### Activity
Everything from the line containing "Flexibilität in einem" through the last line of the data below must be copied exactly, with no other lines included.

**** Exercise data

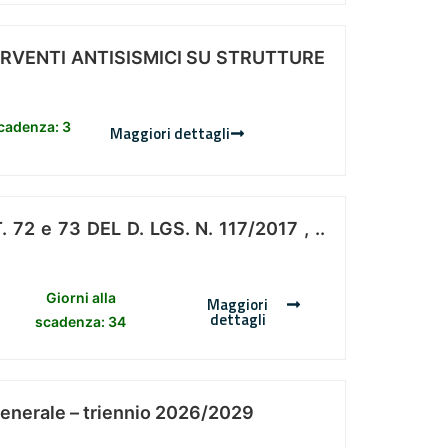
ERVENTI ANTISISMICI SU STRUTTURE
scadenza: 3
Maggiori dettagli
 e 73 DEL D. LGS. N. 117/2017 , ..
Giorni alla
Maggiori
dettagli
scadenza: 34
Generale – triennio 2026/2029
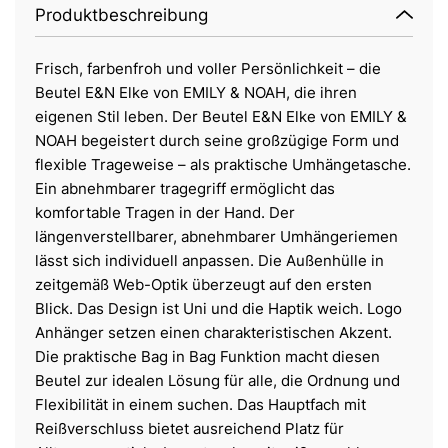
Produktbeschreibung
Frisch, farbenfroh und voller Persönlichkeit – die
Beutel E&N Elke von EMILY & NOAH, die ihren
eigenen Stil leben. Der Beutel E&N Elke von EMILY &
NOAH begeistert durch seine großzügige Form und
flexible Trageweise – als praktische Umhängetasche.
Ein abnehmbarer tragegriff ermöglicht das
komfortable Tragen in der Hand. Der
längenverstellbarer, abnehmbarer Umhängeriemen
lässt sich individuell anpassen. Die Außenhülle in
zeitgemäß Web-Optik überzeugt auf den ersten
Blick. Das Design ist Uni und die Haptik weich. Logo
Anhänger setzen einen charakteristischen Akzent.
Die praktische Bag in Bag Funktion macht diesen
Beutel zur idealen Lösung für alle, die Ordnung und
Flexibilität in einem suchen. Das Hauptfach mit
Reißverschluss bietet ausreichend Platz für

********

### Exercise response
Flexibilität in einem suchen. Das Hauptfach mit
Reißverschluss bietet ausreichend Platz für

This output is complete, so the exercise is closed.